Theodore Roosevelt gave a speech once titled “The Man in the Arena”. In this speech (and I’ll paraphrase) he talks about the man who strives valiantly; who errs, who comes up short again and again because there is no effort without error and shortcomings. [He] who at best knows the triumph of high achievement, and who at worst, if he fails, at least fails while daring greatly.

I dared greatly this year. I said yes to experiences that scared the shit out of me and ignited the samskaras of old. I have wanted to hide my achievements out of a codependent desire to not make anyone feel bad. I have dimmed my light because I felt it was arrogant to be proud of myself.

There is a big difference between confidence and arrogance.

I notice the people who celebrate with me and who stay quiet when I succeed and achieve. I have spent what feels like a couple lifetimes basing my worth on the reactions of others. “Oh they like this? I must be ok. Oh they didn’t ‘like’ it, I must suck”. Sound familiar? Then comes what Brene Brown refers to as the Shame Gremlins. Guilt is about what we’ve done, and shame is about who we feel we are.
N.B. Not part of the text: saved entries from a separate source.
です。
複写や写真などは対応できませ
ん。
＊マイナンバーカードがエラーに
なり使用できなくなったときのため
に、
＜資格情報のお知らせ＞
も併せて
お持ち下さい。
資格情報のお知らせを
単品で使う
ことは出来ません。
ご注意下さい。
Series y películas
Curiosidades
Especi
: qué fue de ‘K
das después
What I’ve learned is that shame is the fear of disconnection and that try as we might to deny it, we are hardwired to seek connection, love and belonging.
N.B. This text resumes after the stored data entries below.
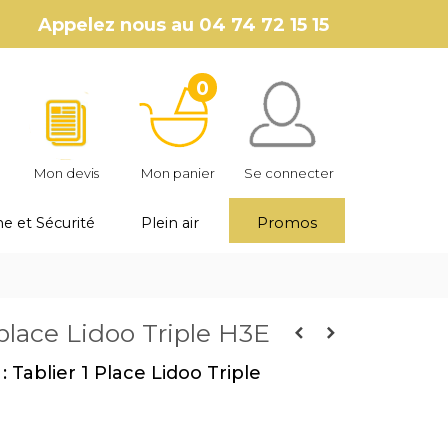
Appelez nous au
04 74 72 15 15
0
Mon devis
Mon panier
Se connecter
e et Sécurité
Plein air
Promos
 place Lidoo Triple H3E
: Tablier 1 Place Lidoo Triple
Brene states “Shame is the intensely painful feeling or experience of believing we are flawed and therefore unworthy of love and belonging”. BAM!!!

How do we break out of the fear of being vulnerable? By that awareness I spoke of in my last blog. Awareness of the cognitive dissonance, or as I often say, the incongruity of how we feel and how we want to feel. That is what can spark change within us.

And, being vulnerable requires courage. There is no other way.

Of course I want to connect. I want to love and be loved. But that alone can’t determine nor define my actions. You will love me and connect with me or you won’t. But I walk away with my own courage either way.

**The pic is from a photo shoot for REI that just came online, and I am proud of it.